Genes are used at different levels in different cells and in different people. Those differences in gene levels are often major contributors to disease risk. Understanding how different cells, tissues and individuals set the level at which genes are used remains one of the most significant problems in biomedical research today. To address that challenge, we develop and apply new of high-throughput approaches to identify the sequences in the human genome that regulate the use of each gene.

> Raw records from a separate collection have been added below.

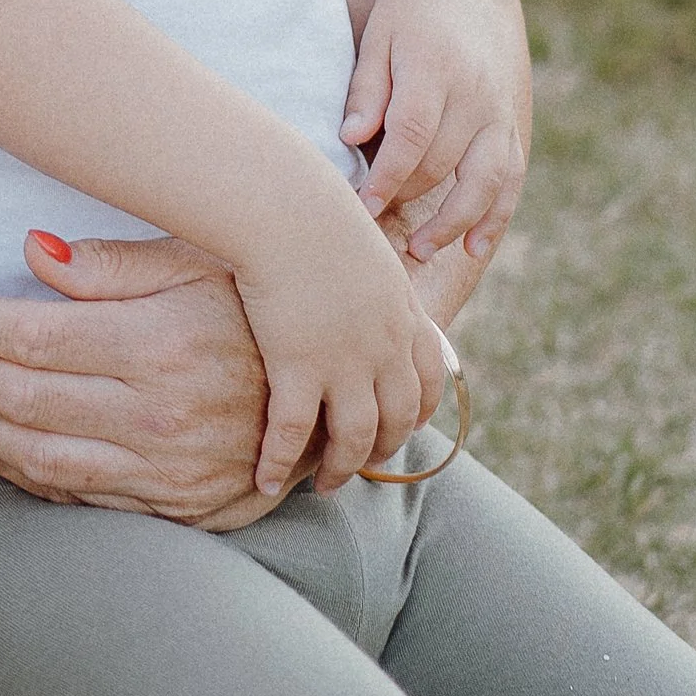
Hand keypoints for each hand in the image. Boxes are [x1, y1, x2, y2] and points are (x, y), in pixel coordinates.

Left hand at [0, 237, 276, 525]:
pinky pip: (71, 494)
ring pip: (34, 455)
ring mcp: (163, 473)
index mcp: (159, 347)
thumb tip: (29, 250)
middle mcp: (158, 417)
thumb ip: (110, 265)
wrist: (335, 393)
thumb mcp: (197, 263)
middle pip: (18, 397)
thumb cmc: (257, 309)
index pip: (28, 338)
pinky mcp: (170, 510)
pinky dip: (16, 466)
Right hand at [230, 184, 437, 494]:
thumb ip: (371, 272)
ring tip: (325, 485)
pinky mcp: (299, 368)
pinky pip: (292, 432)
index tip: (405, 426)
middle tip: (362, 464)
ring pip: (355, 439)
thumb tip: (359, 274)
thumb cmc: (314, 212)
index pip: (430, 380)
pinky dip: (278, 462)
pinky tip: (265, 481)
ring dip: (341, 469)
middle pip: (397, 419)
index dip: (419, 411)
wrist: (287, 209)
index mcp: (405, 316)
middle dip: (383, 449)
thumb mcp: (364, 244)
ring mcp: (345, 363)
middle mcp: (385, 349)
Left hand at [341, 0, 527, 265]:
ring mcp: (498, 111)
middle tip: (369, 228)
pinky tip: (474, 249)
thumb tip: (351, 138)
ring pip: (485, 178)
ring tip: (420, 251)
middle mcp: (475, 92)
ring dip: (455, 221)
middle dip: (407, 198)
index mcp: (436, 66)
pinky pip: (510, 177)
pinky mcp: (509, 125)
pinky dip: (496, 215)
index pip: (412, 132)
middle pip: (443, 160)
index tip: (361, 206)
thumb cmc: (400, 17)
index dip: (387, 174)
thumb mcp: (375, 37)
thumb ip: (366, 88)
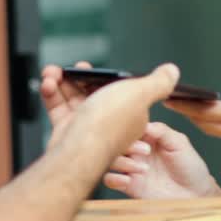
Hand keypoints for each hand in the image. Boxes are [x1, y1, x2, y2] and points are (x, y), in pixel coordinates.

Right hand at [46, 63, 181, 164]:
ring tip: (51, 73)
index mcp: (128, 113)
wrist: (76, 153)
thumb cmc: (107, 125)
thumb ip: (158, 83)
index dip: (100, 76)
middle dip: (76, 76)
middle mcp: (108, 121)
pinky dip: (52, 95)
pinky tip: (48, 85)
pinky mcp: (68, 132)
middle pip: (90, 90)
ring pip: (72, 97)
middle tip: (67, 69)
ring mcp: (86, 127)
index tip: (87, 67)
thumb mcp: (139, 95)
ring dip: (60, 82)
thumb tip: (172, 71)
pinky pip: (59, 108)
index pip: (116, 88)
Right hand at [104, 121, 220, 198]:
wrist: (196, 194)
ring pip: (111, 160)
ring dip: (123, 162)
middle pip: (117, 143)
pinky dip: (114, 178)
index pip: (129, 128)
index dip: (131, 130)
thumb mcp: (180, 143)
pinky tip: (128, 180)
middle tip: (145, 152)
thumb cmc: (190, 167)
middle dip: (127, 146)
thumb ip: (162, 131)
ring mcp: (132, 168)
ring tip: (144, 169)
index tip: (144, 137)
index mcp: (147, 137)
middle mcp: (137, 151)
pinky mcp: (130, 185)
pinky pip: (110, 179)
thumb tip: (143, 122)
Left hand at [166, 70, 220, 153]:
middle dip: (186, 114)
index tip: (168, 99)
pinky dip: (210, 123)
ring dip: (197, 120)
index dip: (186, 106)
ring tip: (183, 107)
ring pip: (214, 130)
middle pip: (205, 125)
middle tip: (168, 102)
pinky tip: (208, 114)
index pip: (207, 113)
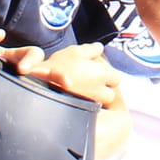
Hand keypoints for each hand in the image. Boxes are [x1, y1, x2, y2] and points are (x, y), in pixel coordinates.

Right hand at [6, 43, 120, 107]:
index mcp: (104, 73)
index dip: (108, 75)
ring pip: (101, 102)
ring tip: (81, 90)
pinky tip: (75, 98)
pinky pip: (90, 109)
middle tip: (89, 81)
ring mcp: (93, 103)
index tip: (97, 72)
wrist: (42, 86)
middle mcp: (102, 90)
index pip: (116, 78)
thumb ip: (91, 50)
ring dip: (96, 97)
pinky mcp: (84, 112)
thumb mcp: (74, 51)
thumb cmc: (59, 66)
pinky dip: (86, 104)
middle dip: (103, 88)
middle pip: (110, 93)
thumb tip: (99, 47)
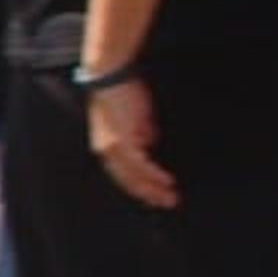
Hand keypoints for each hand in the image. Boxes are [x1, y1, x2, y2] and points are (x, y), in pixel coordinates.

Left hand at [85, 77, 178, 209]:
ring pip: (134, 177)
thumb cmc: (121, 90)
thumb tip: (149, 142)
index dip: (139, 186)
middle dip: (148, 194)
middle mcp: (105, 149)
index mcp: (106, 144)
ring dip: (154, 189)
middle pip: (127, 180)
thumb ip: (141, 131)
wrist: (109, 73)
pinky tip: (167, 181)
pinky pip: (140, 164)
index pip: (122, 173)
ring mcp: (112, 146)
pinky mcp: (121, 140)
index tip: (155, 195)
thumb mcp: (135, 115)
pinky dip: (154, 175)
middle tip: (167, 203)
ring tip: (171, 198)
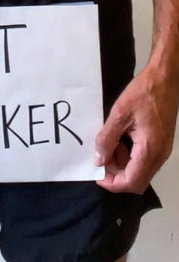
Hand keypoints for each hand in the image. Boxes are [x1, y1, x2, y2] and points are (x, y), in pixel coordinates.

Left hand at [95, 66, 178, 193]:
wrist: (165, 78)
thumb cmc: (143, 93)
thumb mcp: (119, 114)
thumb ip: (107, 138)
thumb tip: (99, 160)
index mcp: (150, 150)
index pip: (132, 182)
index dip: (112, 183)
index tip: (96, 173)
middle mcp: (159, 155)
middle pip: (136, 179)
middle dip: (116, 173)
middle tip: (101, 155)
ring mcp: (162, 149)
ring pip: (140, 169)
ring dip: (122, 162)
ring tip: (109, 143)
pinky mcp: (161, 142)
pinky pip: (143, 158)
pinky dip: (129, 154)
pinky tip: (119, 138)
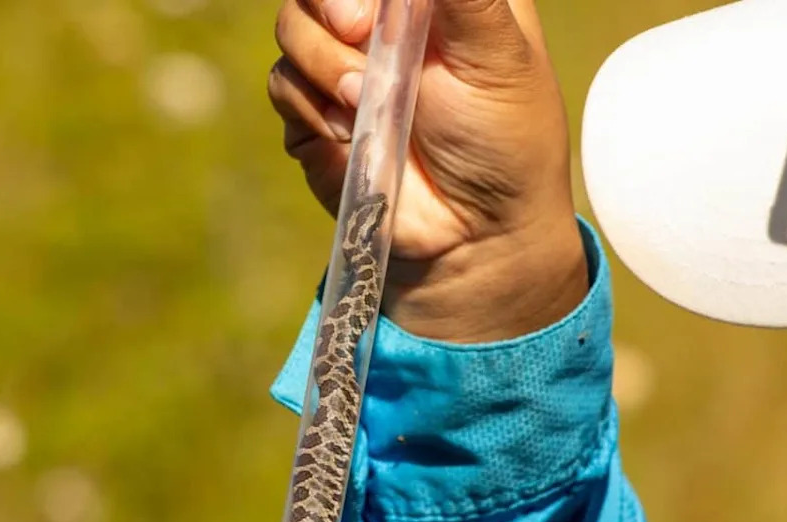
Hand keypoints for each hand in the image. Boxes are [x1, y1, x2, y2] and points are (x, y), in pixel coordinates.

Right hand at [268, 0, 586, 341]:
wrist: (476, 233)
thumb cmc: (505, 140)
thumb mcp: (500, 53)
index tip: (367, 8)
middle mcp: (379, 21)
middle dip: (330, 9)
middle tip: (364, 42)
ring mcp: (341, 67)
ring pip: (289, 31)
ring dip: (325, 68)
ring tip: (368, 105)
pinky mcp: (314, 116)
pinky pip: (282, 89)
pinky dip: (310, 111)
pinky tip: (351, 136)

New High-Throughput Technologies to Quantify Regulatory Element activity at the genome-scale
There are potentially millions of DNA sequences that control gene regulation. The vast majority of those gene regulatory elements have never been studied. In large part, that is because current assays to study gene regulation are limited in the number of elements they can assay at once. To overcome that challenge, we are developing new classes of genome-scale technologies and associated statistical methods to estimate the activity of every gene regulatory element in the human genome, in different genetic and environmental states, all at once. Funding provided by NIH/NHGRI.
The Role of genetic variation in regulatory elements on common and rare disease
Developing systematic approaches to identify gene regulatory mechanisms of human disease would open the door to countless new opportunities to diagnose, prevent and treat disease. That potential remains nearly entirely unrealized, limited largely by the throughput of available technologies for quantifying the effects of non-coding genetic variants on regulatory element activity and downstream gene expression. We now have numerous ongoing studies of traits and diseases ranging from the very common (e.g. schizophrenia, polycystic ovarian syndrome) to the very rare (e.g. glycogen storage diseases). Across those studies, we aim to develop general principle and technologies to make the identification of regulatory mechanisms of disease routine. Funding provided by NIH/NHGRI, NIH/NIDDK, and NIH/NIMH.
The effects of gene regulatory elements on t cell development and differentiation
Gene regulation plays a major role in the immune system. As one example, the different types of T cells present in the body depend on the activity of different gene regulatory factors in those cells. We are currently working to functionally characterize all elements contributing to the different types of T cells. In doing so, we aim to identify the causal regulatory mechanisms that modulate immune system function. Funding provided by NIH/NHGRI.